Everything will be tracked in the following W&B project, which will be auto-created if it doesn't exist.

In [None]:
PROJECT = 'text-extract76'
weave.init(PROJECT)

This example shows extracting fields from "Articles of Incorporation" documents (these are legal documents that filed are when a company is formed). The example documents are generated by gpt-4.

In [None]:
!ls example_data

An example document looks like this

In [None]:
example_doc = open('example_data/Articles_of_Incorporation_Real_Example_3.txt').read()
print(example_doc)

The labels look like this. For now we want to extract the company name, and the initial number of stock shares. Only a subset of the example documents have labels.

In [None]:
json.load(open(os.path.join("example_data", "labels.json")))

## Datasets

We create table with "example" and "label" columns, and then publish it with weave to start versioning it.

In [None]:
# Read in our dataset
def read_dataset():
    dataset_rows = []
    raw_labels = json.load(open(os.path.join("example_data", "labels.json")))
    for example_id, label in raw_labels.items():
        example = open(os.path.join('example_data', example_id + '.txt')).read()
        dataset_rows.append(
            {"id": example_id, "example": example, "label": label})
    return dataset_rows

# Construct and publish to W&B
dataset = weaveflow.Dataset(read_dataset())
dataset_ref = weave.publish(dataset, "eval_dataset")

Click the link printed above to view the published dataset in the UI.

### Editing data in the UI

There are a few missing labels! Double-click the table cells to edit the data in the UI, and fix the labels. Then press the commit version to commit the changes.

To get the fixed dataset back in Python, you can grab the latest version with the following command

In [None]:
dataset_ref = weave.ref('eval_dataset')
dataset_ref.get().rows[2]['label']

## Tracking function calls with weave.op

Annotate a python function with weave.op to keep track of its code, log and log traces of its calls.

This is a simple baseline that uses regexes to try to extract the fields we want.

In [None]:
import re

def predict_name(doc: str) -> typing.Any:
    match = re.search(r'name.*is ([^.]*)(\.|\n)', doc)
    return match.group(1) if match else None

def predict_shares(doc: str) -> typing.Any:
    match = re.search(r'[s]hares.*?([\d,]+)', doc)
    return match.group(1).replace(',', '') if match else None

@weave.op()
def predict(doc: str) -> typing.Any:
    return {
        'name': predict_name(doc),
        'shares': predict_shares(doc)
    }

Ops behave like normal functions.
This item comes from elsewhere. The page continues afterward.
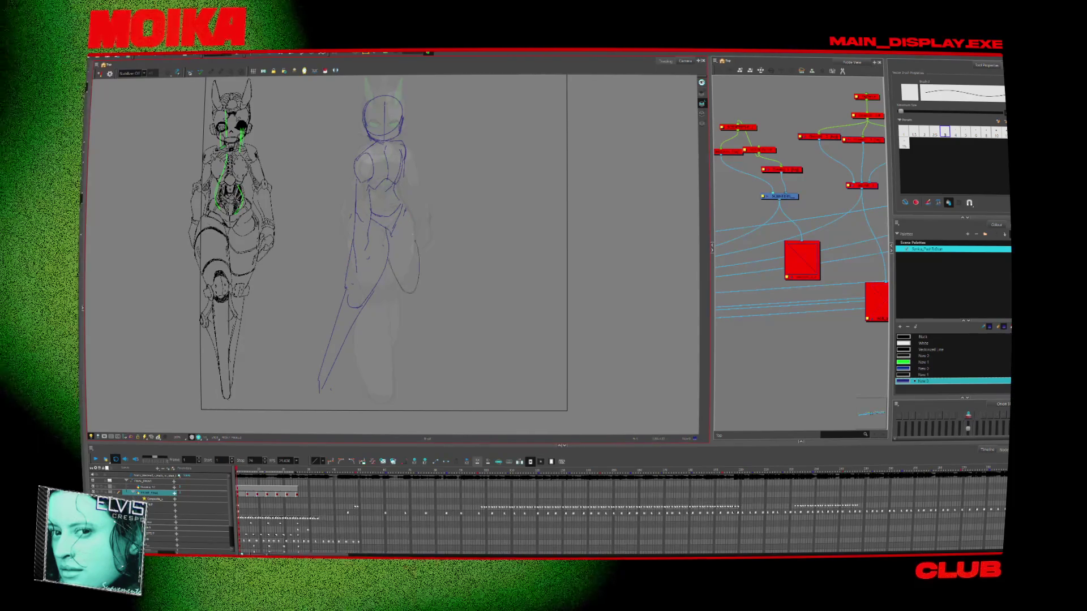
Check the sketch in Mirror View and draw the outer edge of the right leg
{"action": "key", "text": "4"}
But their code is captured and versioned, and their calls are logged.

In [None]:
predict(example_doc)

Click the link printed above to see all the calls of our op.
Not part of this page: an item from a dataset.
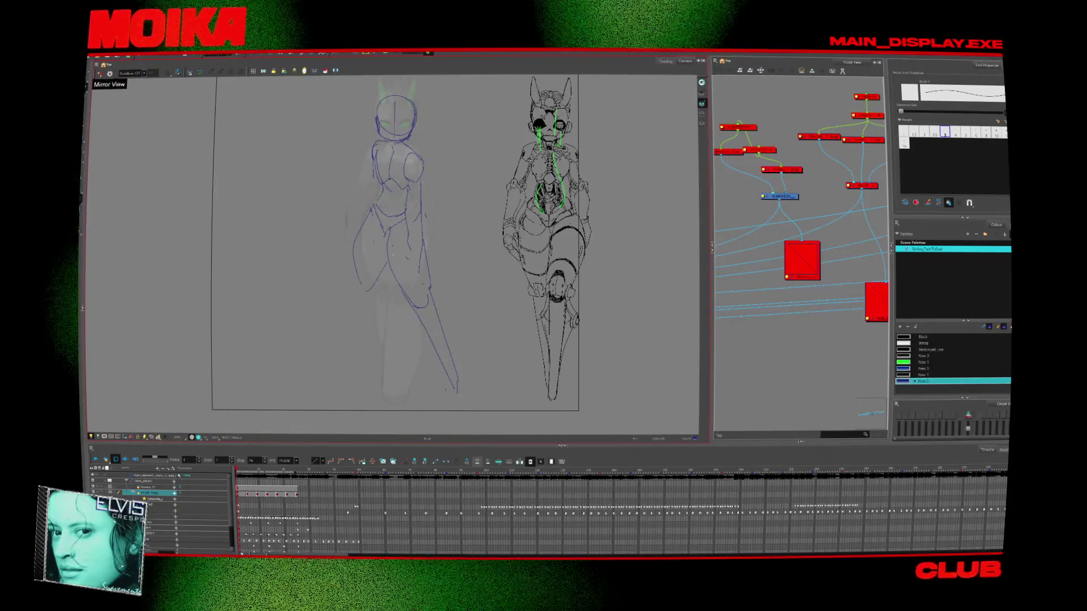
{"action": "key", "text": "4"}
If you change the predict function's code by editing it and rerunning the jupyter cell where it's defined, the next time you call it you'll get a new version of the op. Try it!

In [None]:
# Here we iterate through all the rows in the dataset, performing predictions
for row in dataset_ref.get().rows:
    print(predict(row['example']))

Go back to the UI to see all the calls we just made.

## Models

A "model" is simply a combination of data (which can be configuration, trained model weights, or anything else), and code that says how to execute the model.

Use the pattern below to construct a model.

The `@weave.type()` decorator makes classes that are automatically published and versioned as they are used.
- Like python's dataclasses feature, you must annotate attributes with python types.
- You can add methods that are weave ops.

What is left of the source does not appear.